Die Vorstellung – wenn überhaupt – nur noch mit einer einzigen Interessenvertretung abhängig Beschäftigter um Gehälter und Urlaubszeiten feilschen zu müssen (dahin zielen gerade gesetzgeberische Absichten – die Mitgliederstärke soll das Vertretungsrecht liefern), mag ja für Industriebetriebe, Software-Schmieden und sons­tige Kommerztempel reizvoll sein. Es spart meist Zeit und die ist Geld.

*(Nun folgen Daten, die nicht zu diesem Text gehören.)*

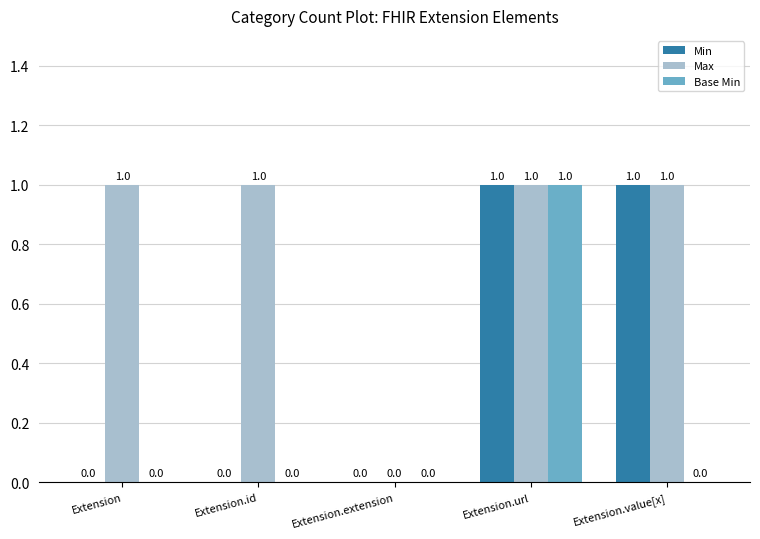

Reading right to left, list all the values displayed in this chart.

Min: Extension.value[x]=1	Extension.url=1	Extension.extension=0	Extension.id=0	Extension=0
Max: Extension.value[x]=1	Extension.url=1	Extension.extension=0	Extension.id=1	Extension=1
Base Min: Extension.value[x]=0	Extension.url=1	Extension.extension=0	Extension.id=0	Extension=0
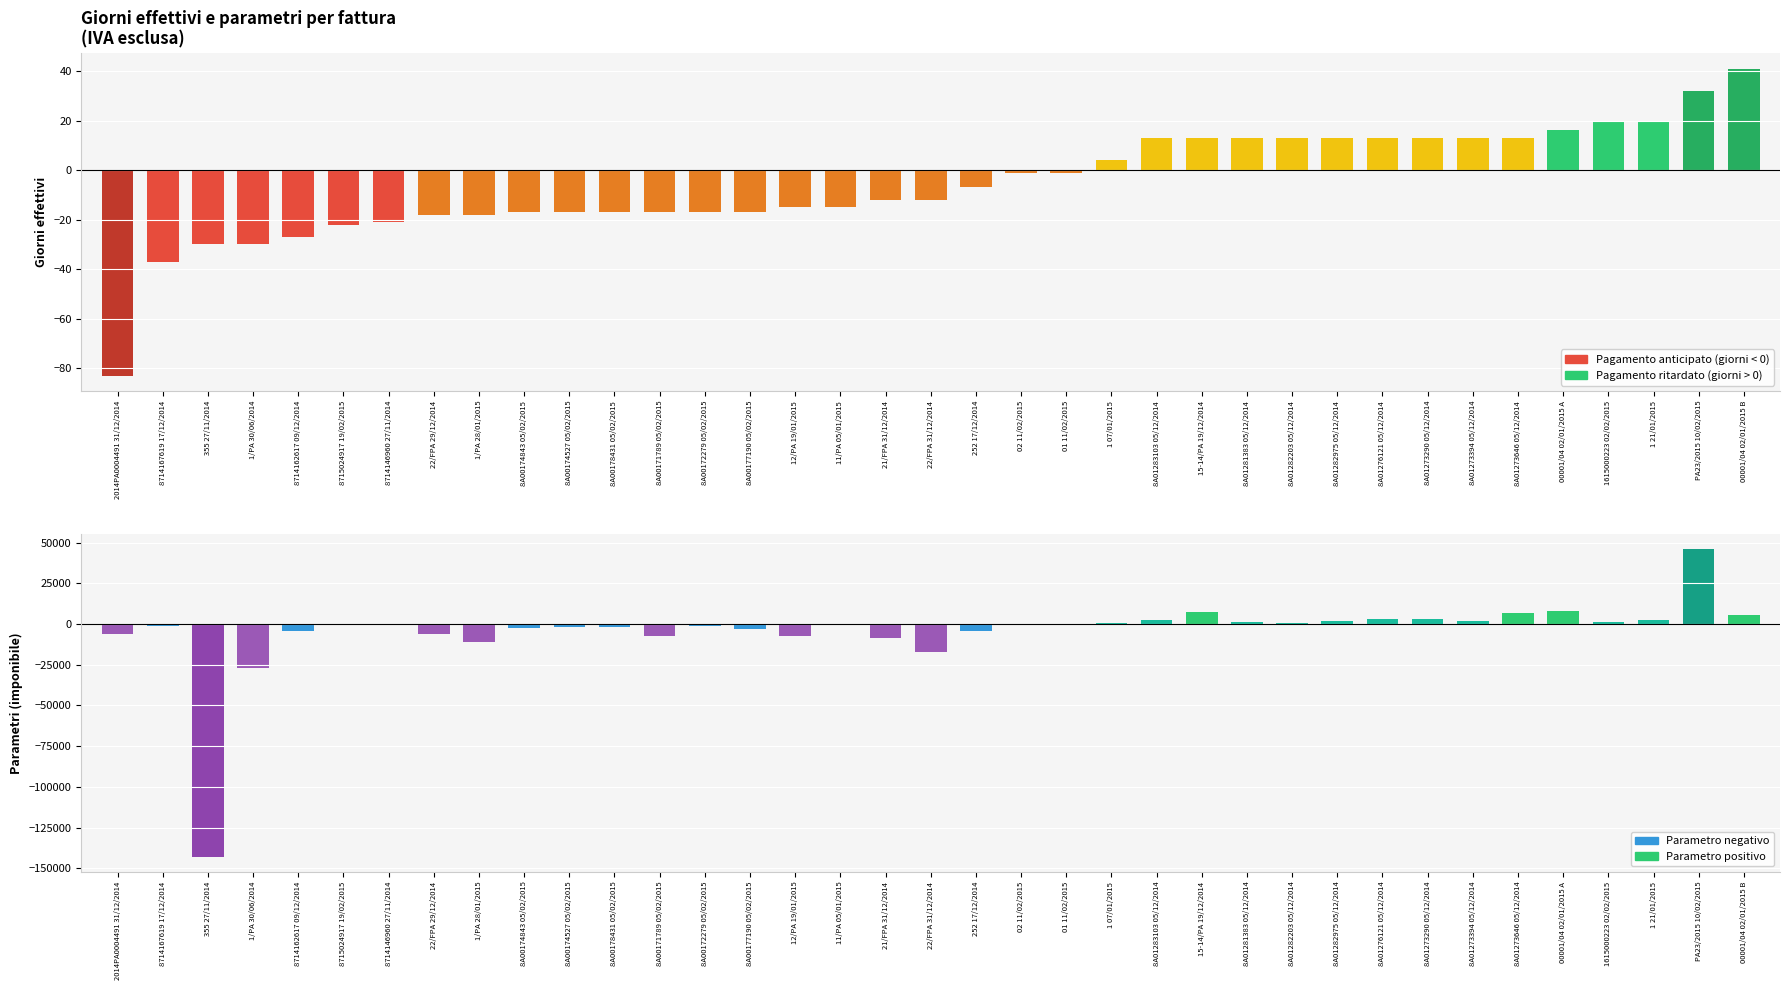

Is the value of Parametri at 8714162617 09/12/2014 greater than the value of Giorni effettivi at 355 27/11/2014?

No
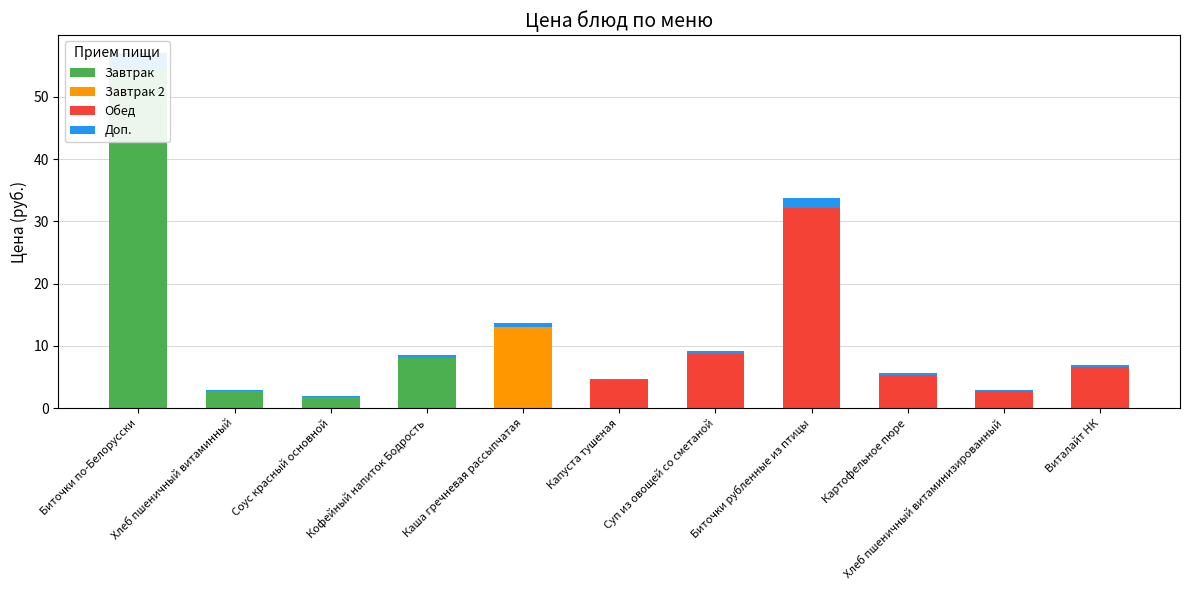

List the labels in order of Обед value, smallest first.

Биточки по-Белорусски, Хлеб пшеничный витаминный, Соус красный основной, Кофейный напиток Бодрость, Каша гречневая рассыпчатая, Хлеб пшеничный витаминизированный, Капуста тушеная, Картофельное пюре, Виталайт НК, Суп из овощей со сметаной, Биточки рубленные из птицы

Fatal wirkte sich solch legislativ-zahlengesteuerte „Zwangsehe“ auf den Kulturbetrieb aus – an den vermutlich wieder kaum ein Volksvertreter denkt. Die Gewerkschaften und Standesvertretungen unserer künstlerischen Betriebe sorgen sich natürlich auch um Arbeitsbedingungen, um eine angemessene Vergütung ihrer Mitglieder, um ein akzeptables soziales Umfeld. Darüber hinaus kümmern sie sich aber um kulturelle Bildung im Allgemeinen, engagieren sich ebenso für den künstlerischen wie den Publikums-Nachwuchs und betreiben so eine Landschaftspflege, die von unseren öffentlichen Händen samt der Bildungspolitik gern grob vernachlässigt wird. Im Unterschied zu den Industrie- oder allgemein wirkenden Dienstleistungs-Gewerkschaften stehen ihnen als Verhandlungspartner meist kommunal-, landes- oder bundesgetragene Arbeitgeber gegenüber: Theater, Orchester, Chöre, Rundfunkanstalten.

Fast all diese Institutionen sind nicht auf Gewinnmaximierung hin ausgerichtet, sondern tragen maßgeblich zur Entwicklung der Künste, zur berechtigten Namensgebung „Kulturland Deutschland“ bei. Sie stehen oft unter teils grausamen Sparzwängen, weil sich unsere Politiker gern mit musischen Lorbeerkränzen schmücken – vorwiegend verbal, ohne entsprechende Taten folgen zu lassen. Ob Deutsche Orchestervereinigung, die Genossenschaft deutscher Bühnenangehöriger oder die Vereinigung deutscher Opernchöre und Bühnentänzer – sie alle agieren hartnäckig, aber auch sensibel, sind in ihrer jeweiligen Sparte hochkompetent und professionell.

Dies hat zur Folge, dass der Deutsche Bühnenverein als wohl wichtigster Arbeitgeber-Vertreter – in seinem Segment sicherlich scharf und detailliert kalkulierend  – oft einig in der „Sache“, nämlich der Stärkung unseres gewachsenen Kulturbetriebes, durchaus Schulter an Schulter mit den Arbeitnehmer-Vertretern gegen den Raubbau an unserer Kulturlandschaft vorgeht. Es wäre ein weiterer Schritt zur Musen-Hinrichtung hierzulande, wenn aus materialistischen, populistischen Gründen solche vernünftigen, kooperativen Netzwerke mit der Garotte gedankenlosen Kapitals erwürgt würden.